● **AUSZUG ZUM LESEN**:
────

Beim Abstieg mussten wir mit Entsetzen feststellen, dass wir in der Gipfelrinne nicht nur ein Schneebrett ausgelöst hatten, sondern dass dieses in der Folge einen gewaltigen Lawinenanriss in der gesamten Ostflanke, die sich von der Brunnkarscharte zum Schlenker hinauf erstreckt, verursacht hatte. Teilweise waren auch unsere absichtlich möglichst weit an den Rand des Hanges gelegten Aufstiegsspuren unterhalb des Schidepots mitgerissen worden. Bei der Abfahrt entlang der Lawinenbahn auf gefestigtem Altschnee fühlten wir uns sicher und erkannten, dass wir eine riesige Staublawine losgetreten hatten, die noch weiter ins Brunnkar hinuntergeflossen war, als wir es von oben einsehen konnten. Undenkbar, was passiert wäre, wenn wir diese Lawine beim Aufstieg nicht ausgelöst hätten, denn bei der Abfahrt wären wir auf jeden Fall in diesen Osthang hineingefahren, weil der Weg nach unten über den Grat keine praktikable Alternative darstellte.

Onkel Anton (6.7), der am Vortag mit dem Gedanken spielte, uns bei dieser Tour zu begleiten, es sich dann aber doch anders überlegte, machte sich Sorgen, weil wir zur fortgeschrittenen Tageszeit noch nicht zurück waren. Er ließ sich mit der Materialseilbahn nach Pfafflar bringen und ging dann Richtung Kögele hinauf, um das von uns angestrebte Tourengebiet überblicken zu können. Dabei erkannte er mit dem Fernglas die riesige Lawinen-Abbruchstelle und unsere in diese Lawine hineinführenden Schispuren. Völlig geschockt wollte er sich sofort auf den Rückweg nach Boden machen, um die Bergrettung zu alarmieren.

────

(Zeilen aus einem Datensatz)
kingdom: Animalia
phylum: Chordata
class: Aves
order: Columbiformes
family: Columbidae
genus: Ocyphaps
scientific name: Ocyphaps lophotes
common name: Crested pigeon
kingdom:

────

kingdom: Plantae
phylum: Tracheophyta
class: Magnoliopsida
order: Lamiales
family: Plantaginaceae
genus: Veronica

────

● **AUFGABEN**:
**A.** Nenne alle Namen von Orten und Geländepunkten, die im Lawinenbericht vorkommen.
**B.** Gib den Abschnitt des Lawinenberichts von „Onkel Anton (6.7), der“ bis „Bergrettung zu alarmieren.“ wortgetreu wieder.
**C.** Schreibe den Lawinenbericht im Anschluss an seinen letzten Satz weiter.

● **DIE ANTWORTEN**:
**A.** Brunnkarscharte, Schlenker, Brunnkar, Pfafflar, Kögele, Boden

**B.**
Onkel Anton (6.7), der am Vortag mit dem Gedanken spielte, uns bei dieser Tour zu begleiten, es sich dann aber doch anders überlegte, machte sich Sorgen, weil wir zur fortgeschrittenen Tageszeit noch nicht zurück waren. Er ließ sich mit der Materialseilbahn nach Pfafflar bringen und ging dann Richtung Kögele hinauf, um das von uns angestrebte Tourengebiet überblicken zu können. Dabei erkannte er mit dem Fernglas die riesige Lawinen-Abbruchstelle und unsere in diese Lawine hineinführenden Schispuren. Völlig geschockt wollte er sich sofort auf den Rückweg nach Boden machen, um die Bergrettung zu alarmieren.

**C.**
Bevor er jedoch jenen Bereich verließ, von dem man zum Schlenkergebiet sehen kann, warf er nochmals einen kurzen Blick zur vermeintlichen Unfallstelle und sah, mehr als nur erleichtert, wie wir alle drei von der Brunnkarscharte ins Fundaistal hinunterfuhren. Er ließ uns dabei so lange nicht mehr aus dem Blickfeld seines Feldstechers, bis wir im sicheren Bachbett des unter einer dicken Schneedecke verborgenen Fundaisbaches angekommen waren.

Erst in den nächsten Tagen wurde uns nach und nach bewusst, welches Glück wir hatten und wie viele Schutzengel uns beschützt hatten, dass wir bei dieser gewagten Ostertour nicht in einer von mehreren möglichen Lawinen zu Schaden gekommen sind.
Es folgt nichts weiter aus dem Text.